Example from sample header:

Received: from mail123.fakecompany.com ([192.168.0.123]) by mail.yourcompany.com with ESMTP;

2. From and Reply-To Fields:

The sender's identity is usually in the "From" field, but phishers can spoof this. Cross-verifying with "Reply-To" can help confirm the sender's authenticity.

Sample header snippet:

From: CEO <[email protected]>

Reply-To: [email protected]

3. Return-Path and Bounce Analysis:

"Return-Path" indicates the email address where bounces are directed. It can be manipulated by phishers to mislead spam filters.

Sample:

Return-Path: <[email protected]>

4. Authentication Protocols: SPF, DKIM, and DMARC:

These protocols validate the sender's legitimacy and message integrity.

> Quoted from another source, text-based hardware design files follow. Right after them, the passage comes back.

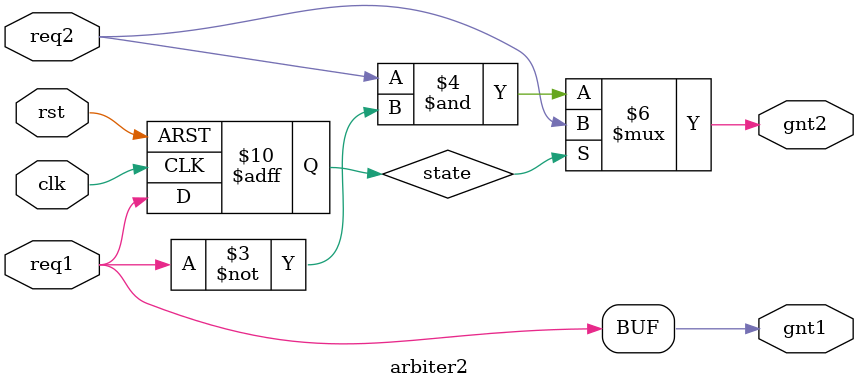
<source format=v>
module arbiter2(clk, rst, req1, req2, gnt1, gnt2); 
    input clk, rst; 
    input req1, req2; 
    output gnt1, gnt2; 
    reg state; 
    reg gnt1, gnt2; 
    always @(posedge clk or posedge rst) begin 
        if (rst) state <= 0; 
        else state <= gnt1; 
    end 
    always @(*) begin 
        if (state) begin 
            gnt1 = req1; // bug 
            // gnt1 = req1 & ~req2; // golden 
            gnt2 = req2;
        end 
        else begin 
            gnt1 = req1; 
            gnt2 = req2 & ~req1; 
        end 
    end 
endmodule 
</source>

Their presence or absence can give clues about an email's authenticity.

Received-SPF: pass (domain of trustedcompany.com designates 192.168.0.123 as permitted sender)

DKIM-Signature: v=1; a=rsa-sha256; c=relaxed/relaxed; d=trustedcompany.com;

5. Subject Line Analysis:

Although not a strict header field, subject lines in phishing emails might use urgency or deceitful offers to bait recipients.

Example:

Subject: Urgent Action Required!

6. X-Headers:

Additional details, often starting with "X-", can provide insights about the email's journey and source.

Sample:

X-Mailer: Microsoft Outlook 15.0

X-Originating-IP: [192.168.0.123]

7. URLs and Link Analysis:

Embedded URLs can redirect recipients to malicious sites. Dissecting URLs from headers can highlight suspicious domains or URL patterns.

Example within content (not strictly header):

Click here: https://phishingwebsite.com/login

For making the your life easier here's a list of Header analyzing tools which are free -

MxToolbox Email Header Analyzer https://mxtoolbox.com/EmailHeaders.aspx

Google Postmaster Tools (Gmail) https://postmaster.google.com/

SPF/DKIM/DMARC Record Lookup https://mxtoolbox.com/

Conclusion:

By systematically breaking down an email header, as illustrated with our sample, you can uncover telltale signs of phishing attempts. As email communication remains central in today's digital age, mastering the art of email header analysis becomes indispensable for digital safety. Remember: In the world of cybersecurity, knowledge and caution are your best allies.